As a basement waterproofing and mold removal company here in The Bay Area, we’re often called to basement leaks where we find mold infestation behind the sheet rock walls, embedded in the insulation behind it.
So how do you properly insulate a basement?
That’s a question that begs another question. The second one is “what are you going to use your basement for?” If it’s general storage ( I’m assuming it’s already waterproofed) you may be able to get away with wall-bag insulation (generally not recommended) that reaches at least two feet below ground level.
One thing you need to make sure of is that your basement is waterproofed and water is not going to seep through your foundations and ruin your finished walls once they are installed. If you currently have water or damp issues in your basement, these need to be addressed before finishing your basement.
In certain cases, like having no access to the exterior of the foundation to repair the water leaks, an interior weeping tile system can be installed to remove water as it enters your basement, keeping your finished walls and basement dry.
However, if you’re planning a basement that’ll be used as living space, then you’re going to need to fully insulate the walls and floor. If it this was previously done inadequately, you might have to throw everything away and start afresh. In the end, it’s your choice how far to go.
In this regard, it’s relevant to mention a general tendency to tighten building regulations. We find it remarkable that some homeowners go to great expense when it comes to finishing the upstairs living spaces, yet skimp on basement basics, especially when a moldy basement can lead to extensive repairs and the loss of quality living space in the home.
Essential Principles
- You need insulation that works all year round to keep your basement warm in winter, and humidity-free during summer months.
- Ground temperature drops as you go deeper underground. When different wall-temperatures mingle, you get condensation that encourages mold.
- Insulated panels between battens covered by a vapour barrier work great above ground where the outside temperature is consistent.
- However in this instance they don’t have to counter a variety of different temperatures that combine to cause humidity and mold below ground.

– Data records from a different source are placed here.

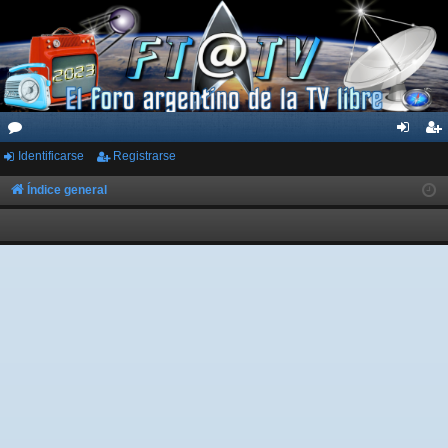
Identificarse
Registrarse
or
de
eg
os
nti
ist
Índice general
fic
ra
ar
rs
se
e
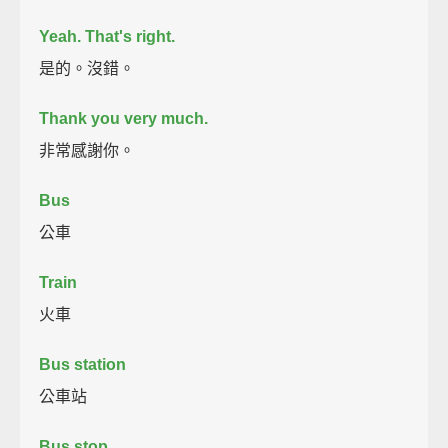
Yeah.
That's right.
是的。沒錯。
Thank you very much.
非常感謝你。
Bus
公車
Train
火車
Bus station
公車站
Bus stop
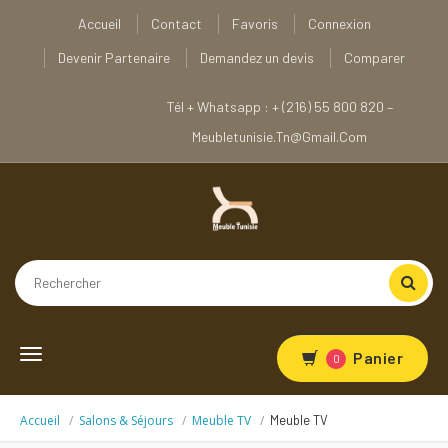
Accueil
Contact
Favoris
Connexion
Devenir Partenaire
Demandez un devis
Comparer
Tél + Whatsapp : + (216) 55 800 820 –
Meubletunisie.tn@gmail.com
Toggle
Panier
0
navigation
Accueil
Salons & Séjours
Meuble TV
Meuble TV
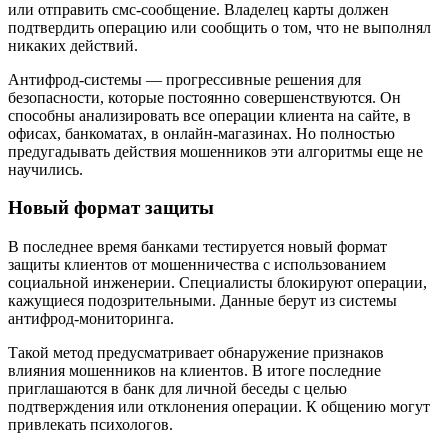
или отправить смс-сообщение. Владелец карты должен
подтвердить операцию или сообщить о том, что не выполнял
никаких действий.
Антифрод-системы — прогрессивные решения для
безопасности, которые постоянно совершенствуются. Он
способны анализировать все операции клиента на сайте, в
офисах, банкоматах, в онлайн-магазинах. Но полностью
предугадывать действия мошенников эти алгоритмы еще не
научились.
Новый формат защиты
В последнее время банками тестируется новый формат
защиты клиентов от мошенничества с использованием
социальной инженерии. Специалисты блокируют операции,
кажущиеся подозрительными. Данные берут из системы
антифрод-мониторинга.
Такой метод предусматривает обнаружение признаков
влияния мошенников на клиентов. В итоге последние
приглашаются в банк для личной беседы с целью
подтверждения или отклонения операции. К общению могут
привлекать психологов.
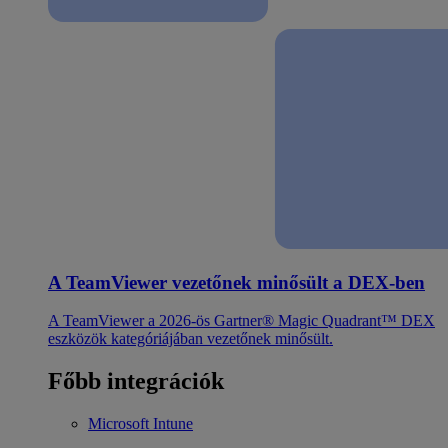
A TeamViewer vezetőnek minősült a DEX-ben
A TeamViewer a 2026-ös Gartner® Magic Quadrant™ DEX
eszközök kategóriájában vezetőnek minősült.
Főbb integrációk
Microsoft Intune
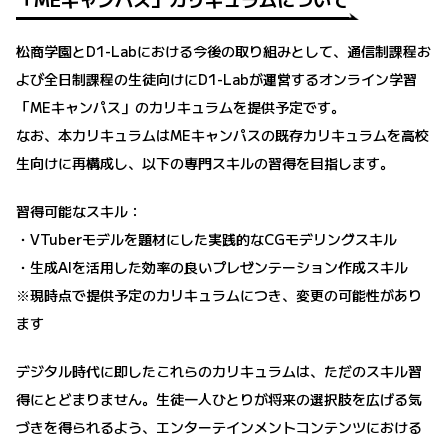
松商学園とD1-Labにおける今後の取り組みとして、通信制課程お
よび全日制課程の生徒向けにD1-Labが運営するオンライン学習
「MEキャンパス」のカリキュラムを提供予定です。
なお、本カリキュラムはMEキャンパスの既存カリキュラムを高校
生向けに再構成し、以下の専門スキルの習得を目指します。
習得可能なスキル：
・VTuberモデルを題材にした実践的なCGモデリングスキル
・生成AIを活用した効率の良いプレゼンテーション作成スキル
※現時点で提供予定のカリキュラムにつき、変更の可能性があり
ます
デジタル時代に即したこれらのカリキュラムは、ただのスキル習
得にとどまりません。生徒一人ひとりが将来の選択肢を広げる気
づきを得られるよう、エンターテインメントコンテンツにおける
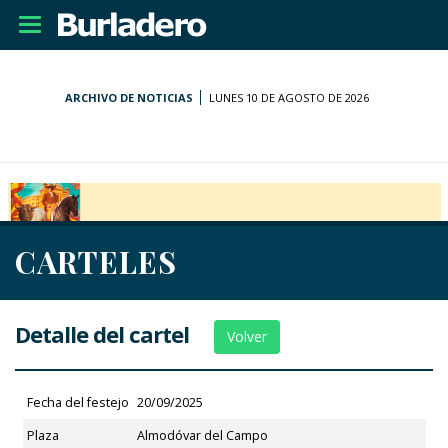
Desplegar
navegación
ARCHIVO DE NOTICIAS
LUNES 10 DE AGOSTO DE 2026
CARTELES
Detalle del cartel
Volver
Fecha del festejo
20/09/2025
Plaza
Almodóvar del Campo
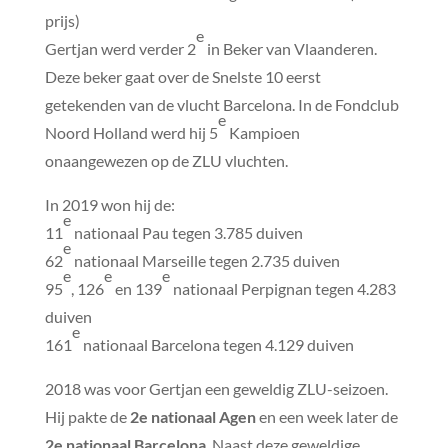
prijs)
e
Gertjan werd verder 2
in Beker van Vlaanderen.
Deze beker gaat over de Snelste 10 eerst
getekenden van de vlucht Barcelona. In de Fondclub
e
Noord Holland werd hij 5
Kampioen
onaangewezen op de ZLU vluchten.
In 2019 won hij de:
e
11
nationaal Pau tegen 3.785 duiven
e
62
nationaal Marseille tegen 2.735 duiven
e
e
e
95
, 126
en 139
nationaal Perpignan tegen 4.283
duiven
e
161
nationaal Barcelona tegen 4.129 duiven
2018 was voor Gertjan een geweldig ZLU-seizoen.
Hij pakte de
2e nationaal Agen
en een week later de
2e nationaal Barcelona
. Naast deze geweldige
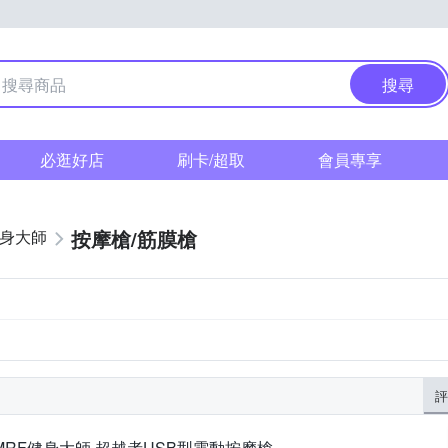
搜尋
必逛好店
刷卡/超取
會員專享
按摩槍/筋膜槍
健身大師
評
MRF健身大師 超越者USB型電動按摩槍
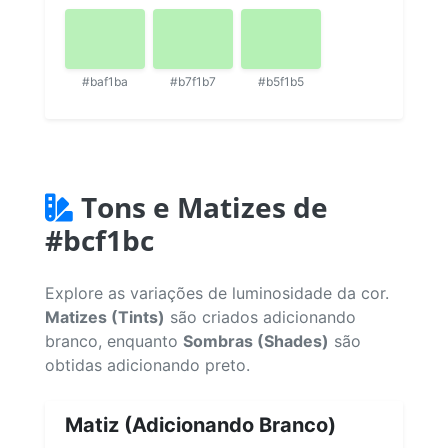
#baf1ba
#b7f1b7
#b5f1b5
Tons e Matizes de
#bcf1bc
Explore as variações de luminosidade da cor.
Matizes (Tints)
são criados adicionando
branco, enquanto
Sombras (Shades)
são
obtidas adicionando preto.
Matiz (Adicionando Branco)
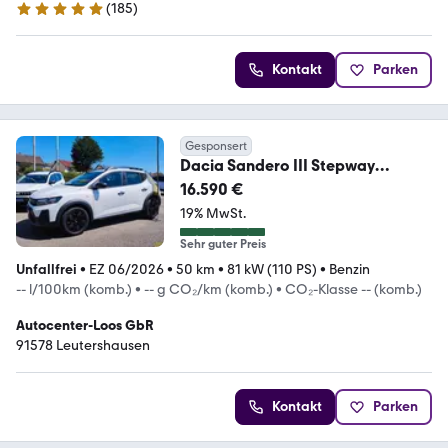
(
185
)
5 Sterne
Kontakt
Parken
Gesponsert
Dacia Sandero III Stepway
Essential TCe 110
16.590 €
19% MwSt.
Sehr guter Preis
Unfallfrei
•
EZ 06/2026
•
50 km
•
81 kW (110 PS)
•
Benzin
-- l/100km (komb.)
•
-- g CO₂/km (komb.)
•
CO₂-Klasse -- (komb.)
Autocenter-Loos GbR
91578 Leutershausen
Kontakt
Parken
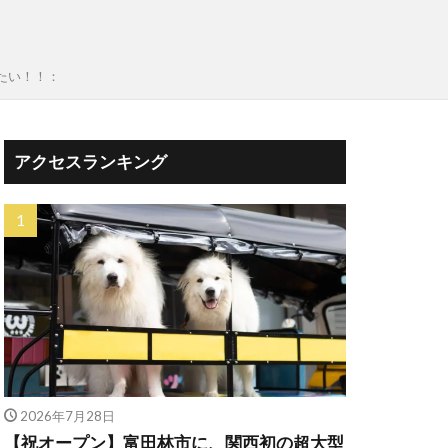
たい！！：
アクセスランキング
2026年7月28日
【祝オープン】富田林市に、関西初の超大型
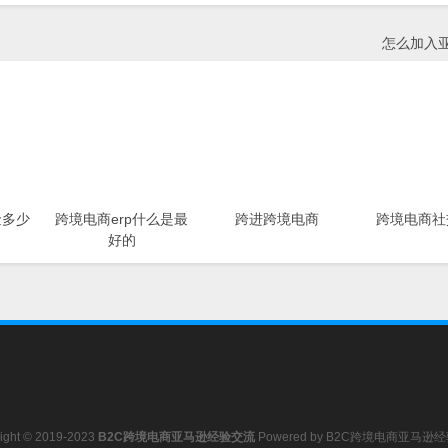
怎么加入
金多少
跨境电商erp什么是最
跨进跨境电商
跨境电商社
好的
ight © 2019-2023
B2C跨境电商亚马逊经验交流
Powered by
B2C跨境电商亚马逊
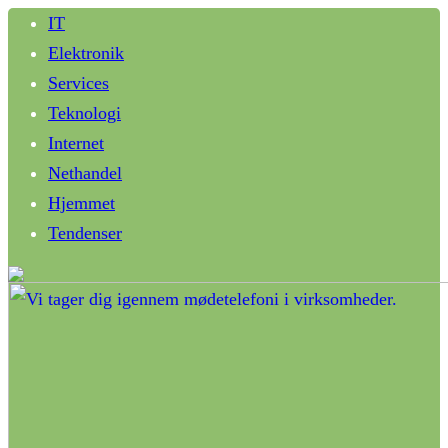
IT
Elektronik
Services
Teknologi
Internet
Nethandel
Hjemmet
Tendenser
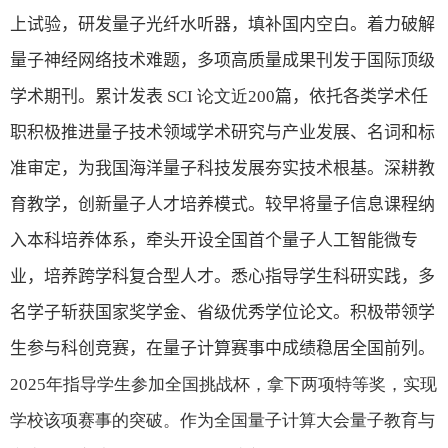
上试验，研发量子光纤水听器，填补国内空白。着力破解
量子神经网络技术难题，多项高质量成果刊发于国际顶级
学术期刊。累计发表
SCI
论文近
200
篇，依托各类学术任
职积极
推进
量子技术领域学术研究与产业发展、名词和标
准审定，为我国海洋量子科技发展夯实技术根基。深耕教
育教学，创新量子人才培养模式。较早将量子信息课程纳
入本科培养体系，牵头开设全国首个量子人工智能微专
业，培养跨学科复合型人才。悉心指导学生科研实践，多
名学子斩获国家奖学金、省级优秀学位论文。积极带领学
生参与科创竞赛，在量子计算赛事中成绩稳居全国前列。
2025
年指导学生参加全国挑战杯，拿下两项特等奖，实现
学校该项赛事的突破。作为全国量子计算大会量子教育与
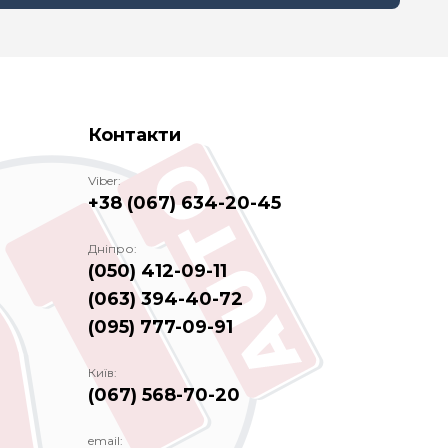
Контакти
Viber:
+38 (067) 634-20-45
Дніпро:
(050) 412-09-11
(063) 394-40-72
(095) 777-09-91
Київ:
(067) 568-70-20
email:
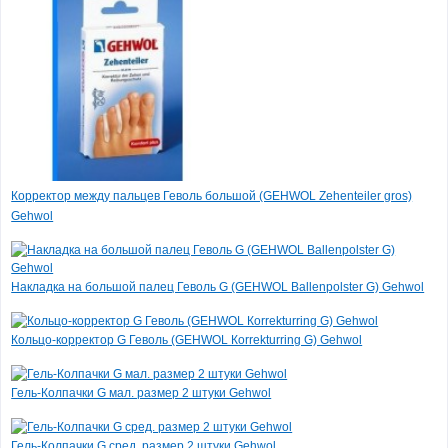
Корректор между пальцев Геволь большой (GEHWOL Zehenteiler gros)
Gehwol
Накладка на большой палец Геволь G (GEHWOL Ballenpolster G) Gehwol
Кольцо-корректор G Геволь (GEHWOL Кorrekturring G) Gehwol
Гель-Колпачки G мал. размер 2 штуки Gehwol
Гель-Колпачки G сред. размер 2 штуки Gehwol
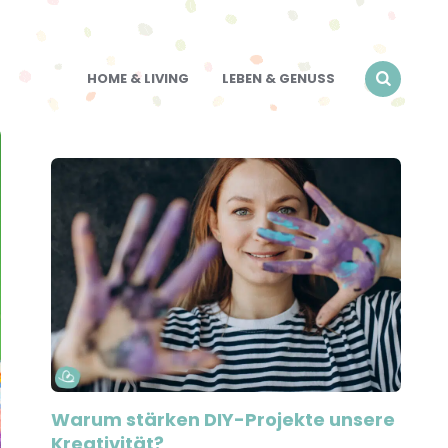
HOME & LIVING
LEBEN & GENUSS
Warum stärken DIY-Projekte unsere
Kreativität?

The Correct Way to Insulate
We believe in doing things the correct way, and right from the beginning. You should install rigid foam insulation that comes ship-lapped, so there are no butt-joints that admit air that mingles with the inside temperature. The correct thickness is one inch on the floor, and two inches on the walls.
It’s equally important to glue the panels directly to walls and floors with the correct foam-rated adhesive, so they are not damaged during installation. Joints must be taped over, and the slightest gaps at edges filled with spray foam.
Once your basement is comprehensively insulated, you can go ahead and install studs for your decorative paneling If you believe in belts-and-braces, you could add mold-resistant drywall.
How This Works
Rigid foam creates a thermal break that’s impenetrable. You’ll find the same material in those handy coolers that keep your cans chilled without dripping condensation. Toilet tanks lined with rigid foam follow the same principles.
When you apply this approach to your basement insulation, you create a similar barrier. In winter the room stays warm. In summer there’s no humidity, or mold caused by the different temperature outside.
The extra price you pay up-front for this should provide a healthier environment for many years to come, and allow you to enjoy the extra living space that a dry and mold free basement provides.